John Bantleman CEO of RainStor took over and described how RainStor had been designed specifically for the needs of data archiving (I guess talking more about what it does now rather than its origins outlined by Luigi above). He said that RainStor offers
a 20-40x storage footprint reduction over traditional database technology and operates efficiently even at the PetaByte (PB) scale, based around RainStor
proprietary database technology making use of columnar storage and being capable of storing data in both relational-style tabular format and also in more "document" style using XML and JSON formats
using Key-Valueaccess. John mention that in terms of being able to store data that not only could RainStor retrieve
data at a point in time, but it could retrieve the schema being used at that point in time for a more complete view of the state of the world at that point. This echos a couple of past articles that I have penned, one for
IRD and one for Wilmott Magazine on bitemporal regulatory
John said that regulation was driving the need for data archiving capabilities, with 1400 regulations added since 2008 (not sure of source, but believable) and the comment from a Chief Data Officer (CDO) at one financial markets client that if a project
wasn't driven by regulatory compliance then the project isn't going to get done (certainly sounds like regulatory overload). John's opening remarks were really around how regulatory cost, complexity and compliance were driving forces behind the growth of RainStor
in financial services technology, and whilst regulation is the driver, firms should look at archiving of data as an opportunity too, in order to create value from corporate memory, and to be proactive in addressing future reporting and analysis needs.
John illustrated the regulatory need for data archiving through the Consolidated Audit Trail (CAT)regulation with data retention over 7 years will generate 100PB of data. He also
mentioned SEC Rule 17a-4 for broker dealers as another example of "data retention" regulation, with particular
reference to storage of records in on-rewriteable, non-erasable format. John termed this WORM storage, meaning Write Once, Read Many.
John seemed to imply that both the software (RainStor) and the hardware it runs on (e.g. EMC or Teradata etc) need to be WORM compliant. One of the audience members asked John about BCBS
239, to which John said that he didn't know that particular regulation (fair enough that John didn't know in my opinion, RainStor's tech is general about "data" and is applicable across many industries, whereas BCBS 239 is obviously about banks specifically
and is more about data aggregation and reporting than data retention/archiving to my understanding, and this seems to be confirmed with a quick doc scan for "archive" or "retention".)

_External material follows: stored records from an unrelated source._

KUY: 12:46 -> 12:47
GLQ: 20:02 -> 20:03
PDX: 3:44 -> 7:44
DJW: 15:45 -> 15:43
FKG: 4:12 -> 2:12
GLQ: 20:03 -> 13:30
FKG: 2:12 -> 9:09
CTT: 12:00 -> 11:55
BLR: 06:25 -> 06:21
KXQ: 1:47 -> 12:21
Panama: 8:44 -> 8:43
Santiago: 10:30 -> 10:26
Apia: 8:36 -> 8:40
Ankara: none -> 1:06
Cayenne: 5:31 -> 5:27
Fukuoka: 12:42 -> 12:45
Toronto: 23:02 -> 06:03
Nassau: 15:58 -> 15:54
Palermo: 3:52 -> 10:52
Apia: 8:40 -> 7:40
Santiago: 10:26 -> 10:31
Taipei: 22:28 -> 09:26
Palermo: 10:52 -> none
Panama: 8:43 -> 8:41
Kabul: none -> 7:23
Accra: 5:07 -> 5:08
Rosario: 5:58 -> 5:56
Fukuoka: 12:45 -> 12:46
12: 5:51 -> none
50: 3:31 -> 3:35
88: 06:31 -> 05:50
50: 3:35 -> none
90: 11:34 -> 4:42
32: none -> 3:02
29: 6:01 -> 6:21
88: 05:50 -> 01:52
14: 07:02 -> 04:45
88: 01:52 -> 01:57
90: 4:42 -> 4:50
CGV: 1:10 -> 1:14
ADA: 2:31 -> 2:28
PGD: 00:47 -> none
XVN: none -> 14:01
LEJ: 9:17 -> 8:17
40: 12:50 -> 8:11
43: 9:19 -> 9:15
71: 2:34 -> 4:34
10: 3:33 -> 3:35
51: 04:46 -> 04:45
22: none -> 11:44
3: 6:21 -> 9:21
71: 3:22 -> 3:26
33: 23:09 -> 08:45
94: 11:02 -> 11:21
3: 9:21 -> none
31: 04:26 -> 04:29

To finish off the main part of the event (before the drinks and food began) there was a panel discussion. Luigi said that it was best to "prepare for all time, not just specifics" with respect to data retention and that there were dangers in rolling up data
(effectively aggregating and loosing granularity to reduce storage needs). John added that his definition of "Big Data" was "All information, for ever". Luigi added that implementing RainStor had allowed CS to spend more time on interesting questions rather
than on database restoration. John proposed that version 1 of Big Data involved the retention of web data, and as such loosing a data point here and their didn't matter. Version 2 of Big Data is concerned more with enterprise data where all data has value
and needs to be retained i.e. lots of high value data. He added that this was an opportunity for risk and compliance to become an asset.
Overall it was a good event which I found very interesting (but I have to admit to a certain geeky interest in this kind of tech). The event would have benefitted from say another competitive or complementary technology vendor involved maybe, plus maybe
an academic to give a different slant on data retention and on what the regulators hope to gain from this kind of mandated data retention. Not that the regulators have been that good at managing data themselves recently.